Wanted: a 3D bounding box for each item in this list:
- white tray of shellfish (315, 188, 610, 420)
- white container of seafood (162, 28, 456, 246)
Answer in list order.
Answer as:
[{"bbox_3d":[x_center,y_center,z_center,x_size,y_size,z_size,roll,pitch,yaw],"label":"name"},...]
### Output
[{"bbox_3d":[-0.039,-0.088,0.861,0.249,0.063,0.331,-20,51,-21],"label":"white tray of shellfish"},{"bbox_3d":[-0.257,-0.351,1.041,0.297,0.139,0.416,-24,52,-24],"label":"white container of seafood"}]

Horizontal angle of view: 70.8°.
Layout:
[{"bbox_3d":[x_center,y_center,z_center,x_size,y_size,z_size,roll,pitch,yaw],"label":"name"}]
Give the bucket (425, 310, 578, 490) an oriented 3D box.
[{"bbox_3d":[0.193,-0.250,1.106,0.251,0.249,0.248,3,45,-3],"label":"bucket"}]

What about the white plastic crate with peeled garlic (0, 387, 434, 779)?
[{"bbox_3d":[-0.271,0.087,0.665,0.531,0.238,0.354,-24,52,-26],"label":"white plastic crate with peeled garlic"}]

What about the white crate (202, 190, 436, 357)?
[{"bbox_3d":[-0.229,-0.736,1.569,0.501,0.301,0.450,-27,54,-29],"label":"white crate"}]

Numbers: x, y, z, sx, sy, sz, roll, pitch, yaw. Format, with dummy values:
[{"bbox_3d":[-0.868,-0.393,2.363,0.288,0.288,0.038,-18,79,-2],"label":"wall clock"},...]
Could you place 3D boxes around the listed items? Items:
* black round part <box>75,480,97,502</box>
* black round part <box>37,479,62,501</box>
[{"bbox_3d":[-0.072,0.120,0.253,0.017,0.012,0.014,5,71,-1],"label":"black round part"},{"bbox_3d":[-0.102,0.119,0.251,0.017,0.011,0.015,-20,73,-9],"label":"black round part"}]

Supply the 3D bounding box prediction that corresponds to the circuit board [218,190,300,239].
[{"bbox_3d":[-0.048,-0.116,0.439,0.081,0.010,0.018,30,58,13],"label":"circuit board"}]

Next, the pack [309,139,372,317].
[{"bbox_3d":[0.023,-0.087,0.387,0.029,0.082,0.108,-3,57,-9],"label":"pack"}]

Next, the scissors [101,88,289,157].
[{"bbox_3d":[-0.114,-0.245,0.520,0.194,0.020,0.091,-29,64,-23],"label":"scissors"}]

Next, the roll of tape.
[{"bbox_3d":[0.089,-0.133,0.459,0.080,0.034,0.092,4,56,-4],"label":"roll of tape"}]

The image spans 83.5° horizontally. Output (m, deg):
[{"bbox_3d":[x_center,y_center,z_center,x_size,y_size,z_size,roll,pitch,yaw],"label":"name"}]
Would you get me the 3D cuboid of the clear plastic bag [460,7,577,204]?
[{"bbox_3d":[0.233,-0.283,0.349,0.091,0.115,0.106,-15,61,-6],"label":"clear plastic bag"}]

• What is needed
Reproduce the data. Match each line exactly.

• Response area
Wanted: a 3D bounding box for each item in this list:
- white tray of shellfish (315, 188, 610, 420)
- white container of seafood (162, 28, 456, 246)
Answer in list order.
Answer as:
[{"bbox_3d":[x_center,y_center,z_center,x_size,y_size,z_size,roll,pitch,yaw],"label":"name"},...]
### Output
[{"bbox_3d":[-0.039,-0.088,0.861,0.249,0.063,0.331,-20,51,-21],"label":"white tray of shellfish"},{"bbox_3d":[-0.257,-0.351,1.041,0.297,0.139,0.416,-24,52,-24],"label":"white container of seafood"}]

Horizontal angle of view: 70.8°.
Layout:
[{"bbox_3d":[x_center,y_center,z_center,x_size,y_size,z_size,roll,pitch,yaw],"label":"name"}]
Give the bucket (425, 310, 578, 490) an oriented 3D box.
[{"bbox_3d":[0.193,-0.250,1.106,0.251,0.249,0.248,3,45,-3],"label":"bucket"}]

What about the white plastic crate with peeled garlic (0, 387, 434, 779)?
[{"bbox_3d":[-0.271,0.087,0.665,0.531,0.238,0.354,-24,52,-26],"label":"white plastic crate with peeled garlic"}]

What about the white crate (202, 190, 436, 357)?
[{"bbox_3d":[-0.229,-0.736,1.569,0.501,0.301,0.450,-27,54,-29],"label":"white crate"}]

Numbers: x, y, z, sx, sy, sz, roll, pitch, yaw. Format, with dummy values:
[{"bbox_3d":[-0.868,-0.393,2.363,0.288,0.288,0.038,-18,79,-2],"label":"wall clock"},...]
Could you place 3D boxes around the listed items? Items:
* black round part <box>75,480,97,502</box>
* black round part <box>37,479,62,501</box>
[{"bbox_3d":[-0.072,0.120,0.253,0.017,0.012,0.014,5,71,-1],"label":"black round part"},{"bbox_3d":[-0.102,0.119,0.251,0.017,0.011,0.015,-20,73,-9],"label":"black round part"}]

Supply the 3D bounding box prediction that corresponds to the circuit board [218,190,300,239].
[{"bbox_3d":[-0.048,-0.116,0.439,0.081,0.010,0.018,30,58,13],"label":"circuit board"}]

Next, the pack [309,139,372,317].
[{"bbox_3d":[0.023,-0.087,0.387,0.029,0.082,0.108,-3,57,-9],"label":"pack"}]

Next, the scissors [101,88,289,157].
[{"bbox_3d":[-0.114,-0.245,0.520,0.194,0.020,0.091,-29,64,-23],"label":"scissors"}]

Next, the roll of tape.
[{"bbox_3d":[0.089,-0.133,0.459,0.080,0.034,0.092,4,56,-4],"label":"roll of tape"}]

The image spans 83.5° horizontally. Output (m, deg):
[{"bbox_3d":[x_center,y_center,z_center,x_size,y_size,z_size,roll,pitch,yaw],"label":"name"}]
Would you get me the 3D cuboid of the clear plastic bag [460,7,577,204]?
[{"bbox_3d":[0.233,-0.283,0.349,0.091,0.115,0.106,-15,61,-6],"label":"clear plastic bag"}]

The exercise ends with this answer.